A Collection of Experience : A Series by Walker Stake (Chapter Two)

Chapter Two

Chapter Two

CK stepped into the house, and from the living room he could hear his mom watching the TV.

        “Hey CK!” she shouted.

        “Hey Mom,” he said as he entered the room. “Dad upstairs?”

        “Yeah,” his mother said, rather inattentively.

CK proceeded to walk to the stairs and up them, the bottom three stairs creaking under his boots as they had since he was a young child. He reached the landing and walked to his father’s study, where he saw his father sitting at his desk, his favorite spot in all the house. His father looked like a scholar, even though he never had attended college. He had a romantic attachment of the idea of being a college man, and had decorated his study as a professor from a distinguished college would. He himself looked like a farmer, as his father and his father’s father had been, until they struck gold, or rather oil, when CK’s father was still young. It wasn’t much oil, but it was enough for the family to live comfortably after they sold the rights to the big oil company that now ran their farm.

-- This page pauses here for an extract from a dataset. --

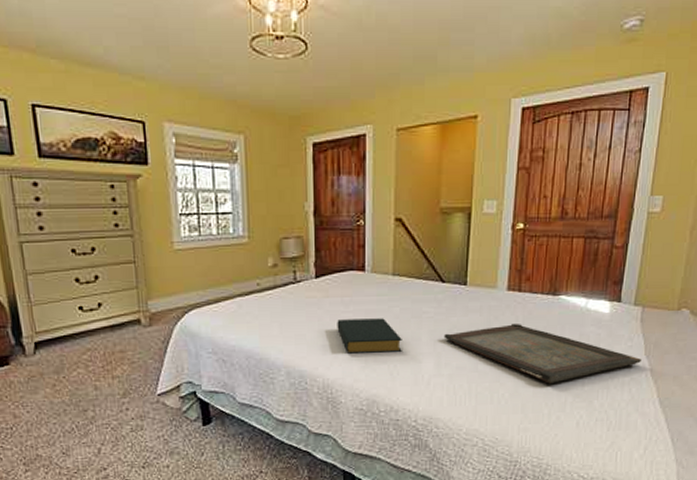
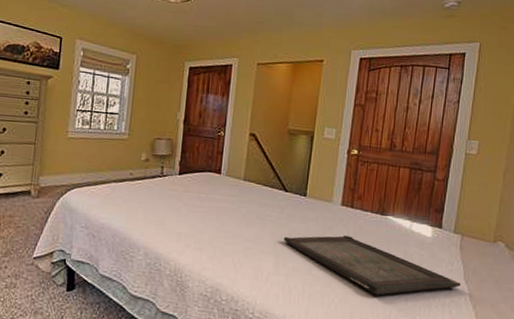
hardback book: present [337,318,402,354] -> none [192,212,247,248]

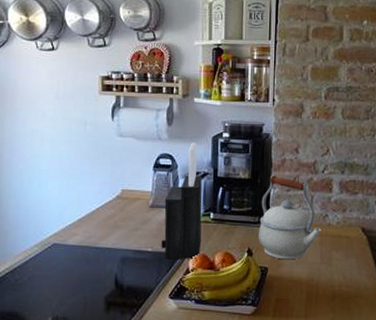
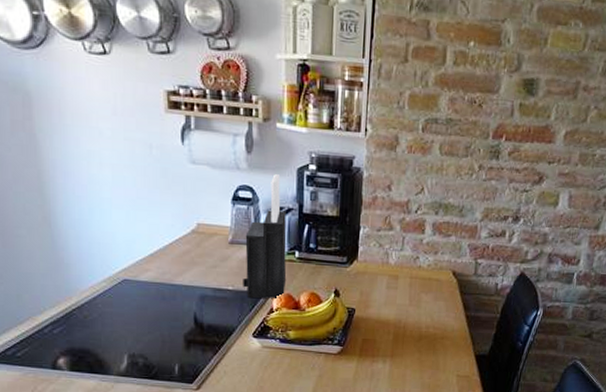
kettle: present [258,175,321,260] -> none [345,213,411,302]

His father was rough around the edges, in appearance and personality. He had leathery, hard skin, a memory of his childhood labor on the farm. For that reason, CK and his father had never really connected, and his father had pushed him to go to college so he could live through him. This was the only thing they ever really talked about, and while CK loved his father, he also understood that they were from different eras and had different experiences. He had never truly shared his experiences with his father, and only ever gave doctored versions of his stories of college, so his father could retain his idyllic picture of college life, of beautiful campuses and huge libraries, of dark wood studies and genius professors, the picture of a truly scholarly life. It was his fathers wish that CK would grow up to be a professor at a college himself, and he took control of CK’s studies with an iron fist to make up for the fact that he himself was not the man he dreamed to be.

CK thought this was silly, for his father was a very intelligent man, surely smarter than most of his professors. After the profit from the oil, his father had bought a large amount of books, and although he read slowly, he absorbed the knowledge like a sponge. His father was too attached to the labels, however, and surely, CK thought, would die still regretful that he never attained the status he held in his mind, no matter the lucky hand that he’d been dealt, much better than anyone’s besides the mayor and the rich widow. But he knew his father had struggled with his place in the town’s social classes after he became wealthy. His father had few friends in the town for he did not trust anyone not to talk about him behind his back. He thought almost everyone did. Luckily, he had married CK’s mother before he became wealthy. Otherwise, he might have never married. CK had a much more intimate relationship with his mother, having long conversations with her, but though he understood his father in a psychological sense, he never truly understood his mother. One topic they often conversed about was CK’s father, often talking about his father’s odd tendencies to make up what others thought of him.

CK thought all this as he stepped into the study and waited for his father to address him. His father turned a couple more pages in his book, looking for the page he’d last been on, for he never remembered to put in a bookmark in. But never would he lay it open and face down on the desk, for he valued his books too much to break the binding. He finally found his page, set the book down with his arm lying on top of it to keep it open, and took off his reading glasses, which he didn’t really need but liked the idea of needing them for whatever reason.

        “Hello, Son. How’s college?” he asked stately, turning his chair so he could properly look at his son.

        “It’s good, Sir,” CK said with an air of politeness and familiarity. “Found any new books lately?” One of his father’s hobbies was buying hard-to-find books, which he would pore over for months until he found another one that attracted his interest.

        “Yeah, I actually have,” he said as he stood up, letting out a sigh when he realized he had once again lost his spot in his book. He grabbed a book from his bookshelf. “Just got this one from Michael’s. It’s http://www.dictionary.com/browse/anthropology?s=tanthropology, a collection of essays from all over the world, different religions and cultures,” he said sounding interested as he opened the book, wiping off the sheen of dust on the page. CK, knowing he was dismissed, left the room, his last sight of his father one of him putting on his glasses.